• Task brief: All records below are to be repeated exactly, with the pictures left out.
--- Recorded information ---
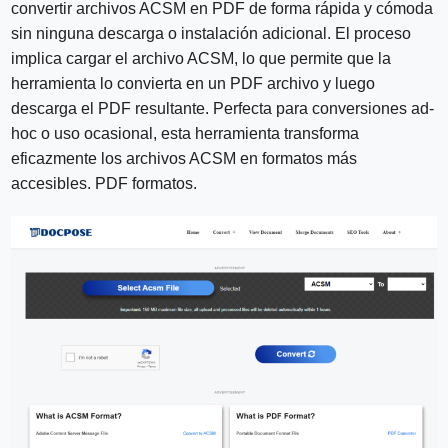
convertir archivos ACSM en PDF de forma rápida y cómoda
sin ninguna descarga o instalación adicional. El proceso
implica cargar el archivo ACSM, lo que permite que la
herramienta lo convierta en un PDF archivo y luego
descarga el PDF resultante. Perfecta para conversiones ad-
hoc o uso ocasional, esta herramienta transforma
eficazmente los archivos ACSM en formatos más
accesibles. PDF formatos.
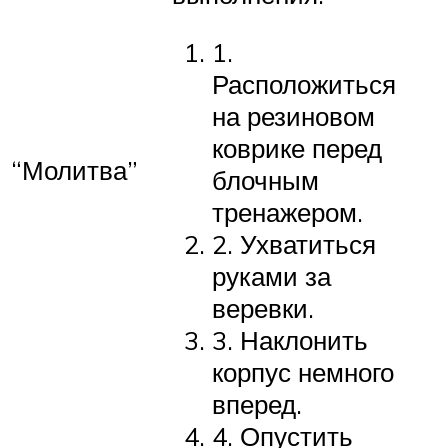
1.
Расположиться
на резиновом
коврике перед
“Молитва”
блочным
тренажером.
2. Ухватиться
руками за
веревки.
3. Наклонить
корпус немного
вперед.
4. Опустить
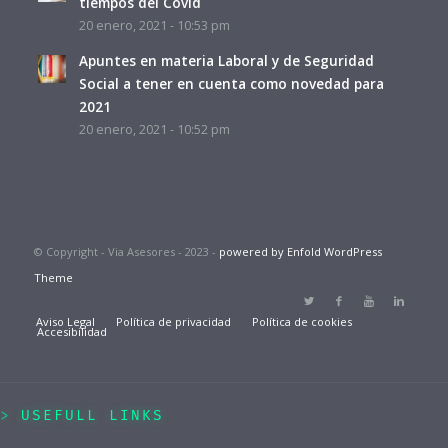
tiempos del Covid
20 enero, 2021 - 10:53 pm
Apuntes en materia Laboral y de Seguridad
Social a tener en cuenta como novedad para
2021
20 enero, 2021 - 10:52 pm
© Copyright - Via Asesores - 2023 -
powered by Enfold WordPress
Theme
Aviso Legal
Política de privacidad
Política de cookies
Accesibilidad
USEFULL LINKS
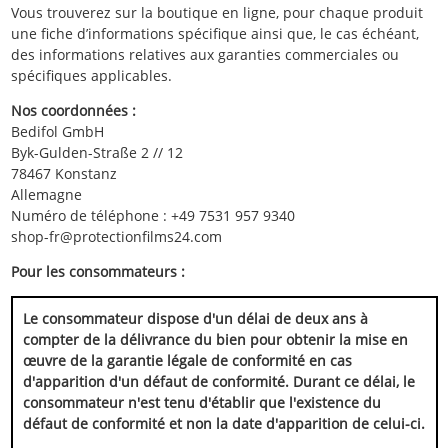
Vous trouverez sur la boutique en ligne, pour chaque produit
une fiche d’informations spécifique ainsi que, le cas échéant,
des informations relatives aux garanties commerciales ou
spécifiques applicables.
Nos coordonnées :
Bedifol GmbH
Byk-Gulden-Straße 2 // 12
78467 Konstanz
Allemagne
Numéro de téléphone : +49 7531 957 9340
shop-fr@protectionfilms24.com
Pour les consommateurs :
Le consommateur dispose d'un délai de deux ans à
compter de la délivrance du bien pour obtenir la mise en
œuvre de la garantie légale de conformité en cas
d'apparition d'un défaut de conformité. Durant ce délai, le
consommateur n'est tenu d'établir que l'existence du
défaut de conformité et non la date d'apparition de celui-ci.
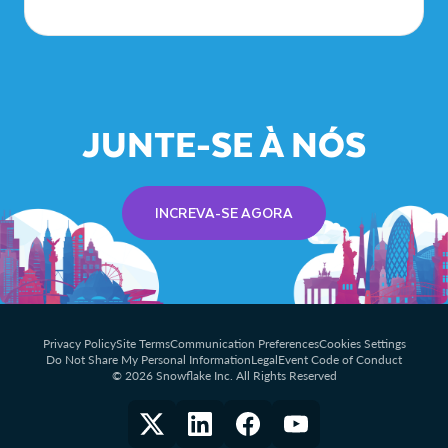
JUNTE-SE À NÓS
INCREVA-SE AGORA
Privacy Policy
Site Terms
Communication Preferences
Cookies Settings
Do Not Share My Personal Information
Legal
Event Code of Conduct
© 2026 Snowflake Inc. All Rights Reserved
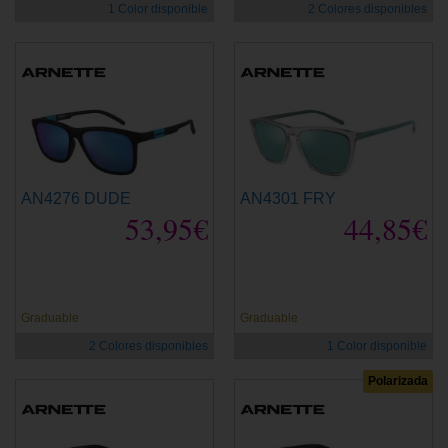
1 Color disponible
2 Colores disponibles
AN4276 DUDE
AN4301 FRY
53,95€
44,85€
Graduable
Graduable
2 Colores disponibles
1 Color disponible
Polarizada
---
• Response to this exercise:
convertir archivos ACSM en PDF de forma rápida y cómoda
sin ninguna descarga o instalación adicional. El proceso
implica cargar el archivo ACSM, lo que permite que la
herramienta lo convierta en un PDF archivo y luego
descarga el PDF resultante. Perfecta para conversiones ad-
hoc o uso ocasional, esta herramienta transforma
eficazmente los archivos ACSM en formatos más
accesibles. PDF formatos.
1.
Расположиться
на резиновом
коврике перед
“Молитва”
блочным
тренажером.
2. Ухватиться
руками за
веревки.
3. Наклонить
корпус немного
вперед.
4. Опустить
tiempos del Covid
20 enero, 2021 - 10:53 pm
Apuntes en materia Laboral y de Seguridad
Social a tener en cuenta como novedad para
2021
20 enero, 2021 - 10:52 pm
© Copyright - Via Asesores - 2023 -
powered by Enfold WordPress
Theme
Aviso Legal
Política de privacidad
Política de cookies
Accesibilidad
USEFULL LINKS
Vous trouverez sur la boutique en ligne, pour chaque produit
une fiche d’informations spécifique ainsi que, le cas échéant,
des informations relatives aux garanties commerciales ou
spécifiques applicables.
Nos coordonnées :
Bedifol GmbH
Byk-Gulden-Straße 2 // 12
78467 Konstanz
Allemagne
Numéro de téléphone : +49 7531 957 9340
shop-fr@protectionfilms24.com
Pour les consommateurs :
Le consommateur dispose d'un délai de deux ans à
compter de la délivrance du bien pour obtenir la mise en
œuvre de la garantie légale de conformité en cas
d'apparition d'un défaut de conformité. Durant ce délai, le
consommateur n'est tenu d'établir que l'existence du
défaut de conformité et non la date d'apparition de celui-ci.
JUNTE-SE À NÓS
INCREVA-SE AGORA
Privacy Policy
Site Terms
Communication Preferences
Cookies Settings
Do Not Share My Personal Information
Legal
Event Code of Conduct
© 2026 Snowflake Inc. All Rights Reserved
1 Color disponible
2 Colores disponibles
AN4276 DUDE
AN4301 FRY
53,95€
44,85€
Graduable
Graduable
2 Colores disponibles
1 Color disponible
Polarizada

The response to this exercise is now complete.